TASK STATEMENT: Copy out the entire listing below character for character, and omit the pictures.

TASK INPUT:

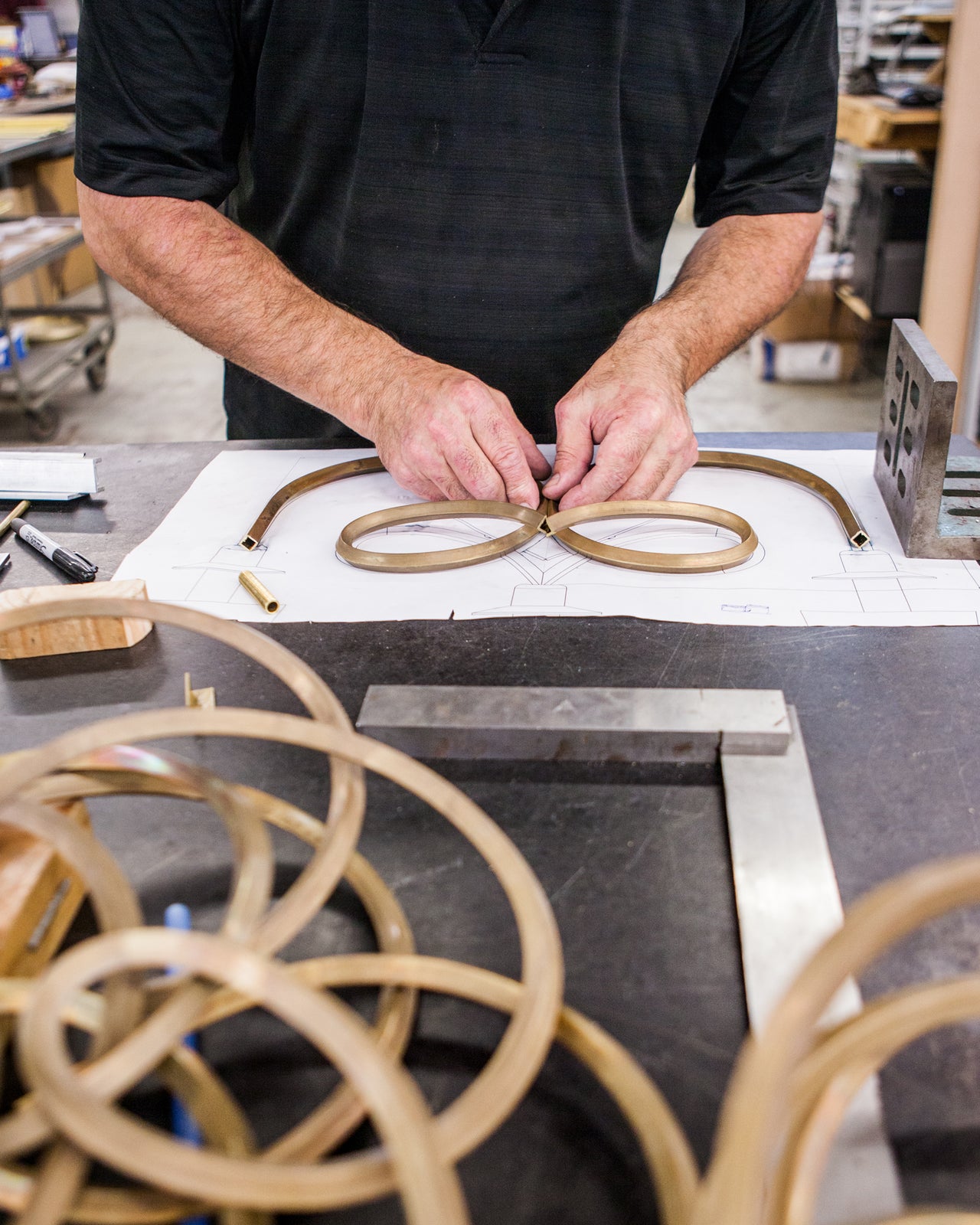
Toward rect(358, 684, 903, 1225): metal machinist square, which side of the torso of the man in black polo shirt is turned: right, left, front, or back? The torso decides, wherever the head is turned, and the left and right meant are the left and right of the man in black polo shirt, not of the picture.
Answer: front

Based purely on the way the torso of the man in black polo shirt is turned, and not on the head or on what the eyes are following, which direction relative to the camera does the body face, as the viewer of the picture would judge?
toward the camera

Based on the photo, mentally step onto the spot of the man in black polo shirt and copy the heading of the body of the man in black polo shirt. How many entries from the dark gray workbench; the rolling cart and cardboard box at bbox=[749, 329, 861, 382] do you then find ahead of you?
1

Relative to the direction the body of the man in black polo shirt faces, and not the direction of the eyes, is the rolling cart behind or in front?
behind

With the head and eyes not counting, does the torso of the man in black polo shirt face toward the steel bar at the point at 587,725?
yes

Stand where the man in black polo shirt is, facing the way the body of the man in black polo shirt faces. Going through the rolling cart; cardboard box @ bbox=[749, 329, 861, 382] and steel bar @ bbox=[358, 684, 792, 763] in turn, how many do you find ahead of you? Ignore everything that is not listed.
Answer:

WRITTEN ANSWER:
Toward rect(358, 684, 903, 1225): metal machinist square, which side of the torso of the man in black polo shirt is turned: right, left, front, or back? The torso decides, wherever the head is turned, and the left and right meant are the left and right of the man in black polo shirt, not of the picture.
Answer: front

Based purely on the way the torso of the man in black polo shirt is turned, and not on the head or on what the eyes are following, which direction relative to the camera does the body face, as the viewer of the picture would judge?
toward the camera

Based on the photo, mentally step onto the spot of the man in black polo shirt and copy the heading of the body of the man in black polo shirt. How many entries from the dark gray workbench; the rolling cart and cardboard box at bbox=[749, 329, 861, 382] do you then find ahead of you?
1

Relative to the direction the body of the man in black polo shirt faces, and not the direction of the eyes, is the rolling cart behind or in front?
behind

With the head and eyes not counting, does the torso of the man in black polo shirt face toward the steel bar at the point at 587,725?
yes

Stand where the man in black polo shirt is, facing the way the body of the man in black polo shirt faces. Going through the rolling cart; cardboard box @ bbox=[749, 329, 861, 382] and steel bar @ bbox=[358, 684, 792, 763] in turn, how many do you find ahead of you? Ignore everything that is not listed.
Answer:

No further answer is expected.